We purchased a 2nd Gen 2016 last year, have driven 12200 miles on it. I've started to notice that the clear coat is hazed/foggy on the trunk and a portion of my fender and hood. It appears as though it may be starting to chip, although no paint/clear coat is chipping as of yet, the haze however is extremely noticeable. We have the black color option. Each hazed area is about the size of a palm/hand print.

I am hesitant on applying any compound, cleaner or wax on it without dealer guidance. When we purchased the car, they applied a protectant called Polyseal. 

Has anyone had any hazing issues with their gen 2 yet? 

Taking the car in tomorrow and getting a loaner while they review it, wanted to be more educated on the subject however before bringing it in.

Car is taken to dealer car wash every month.


----------



## jblackburn (Apr 14, 2012)

Mine's a 4/2016 build date in blue, but nope.


----------



## Tomko (Jun 1, 2013)

I have a spot like this on my Impala SS. It too is black and the spot arose when I applied a product from Meguiars. I applied it to the entire front fender but the discolouration only occurred in two silver-dollar sized areas. I called Meguiars at the time but they were unfamiliar with it and wanted photographs. It was a time before any kind of serious digital photography so I just got on with life. That happened 20 years ago and it never went away. 
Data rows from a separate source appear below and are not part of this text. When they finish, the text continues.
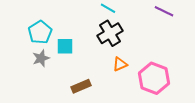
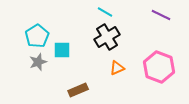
pink hexagon: (154, 78) -> (159, 67), moved

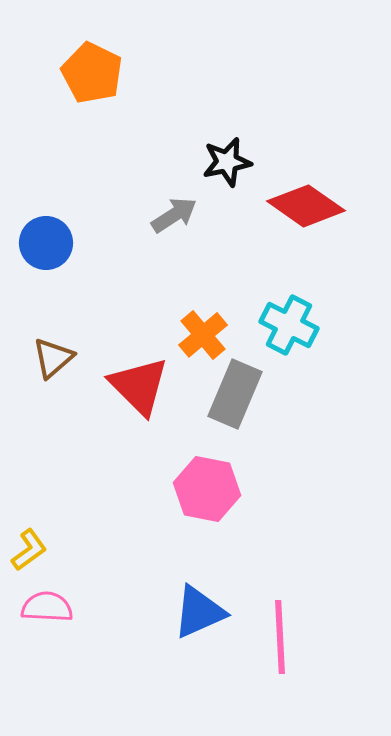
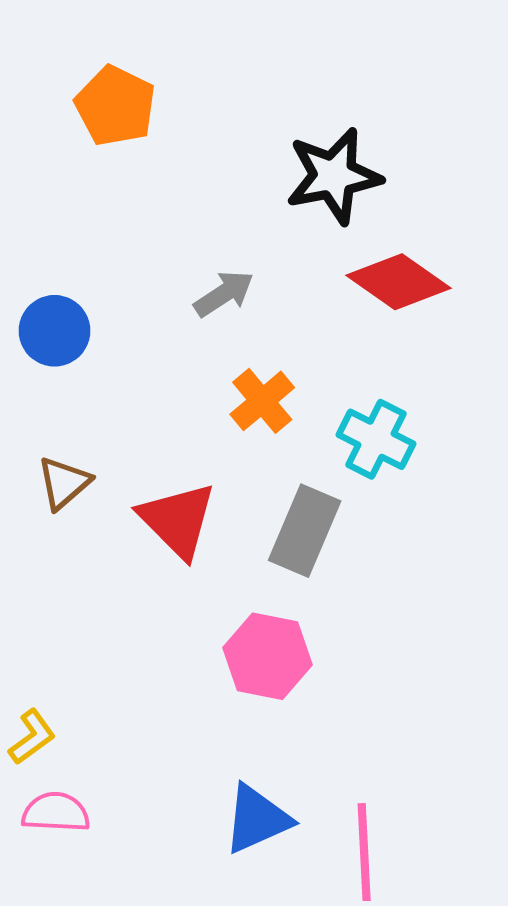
black star: (227, 162) -> (334, 176), moved, size x1.5
orange cross: (203, 335) -> (262, 401), moved

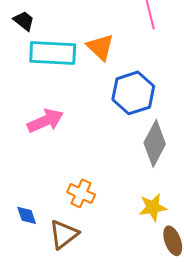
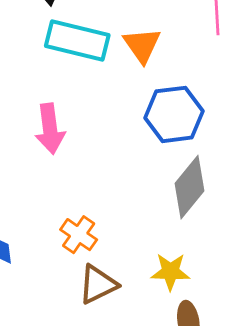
pink arrow: (45, 121) -> (50, 129), turned 96
brown triangle: (64, 234) -> (98, 284), moved

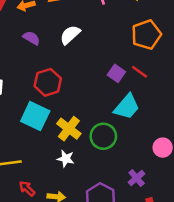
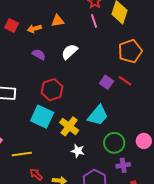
cyan trapezoid: (127, 107) -> (98, 115), moved
green circle: (103, 136) -> (114, 143), moved
white star: (66, 159) -> (78, 151), moved
purple cross: (137, 178) -> (123, 165), turned 32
If you're concerned about paint chips - and you should be with a black car - you should have already invested the money in paint protection film. Worth its weight in gold.


----------



## GMFanatic (Jan 5, 2016)

That appears to be either oxidation or mineral deposits left by hard water. That factory paint can be polished HARD 4 or 5 times with a DA polisher before you would ever have any issues. My suggestion is to purchase either Griots One-Step Sealant and polish that area. The "sealants" dealers apply are usually junk. If you want to get serious about correcting that paint, look into Griots 6'' DA polisher. It is clutched and is nearly impossible to screw up, even in a beginners hand. If you're not confident in doing this, take it to a professional detailer; like myself. That clearcoat is hard and is really thick; you'll never harm it with a cleaner wax or cleaner sealant.


----------



## SilverCruzer (Nov 30, 2010)

About that time (in the early 90's) cars from several MFG's were experiencing "delamination". The clear coat was basically crystallizing then flaking off leaving no gloss. Had something to do with the way they applied coatings back then that resulted in defects.


----------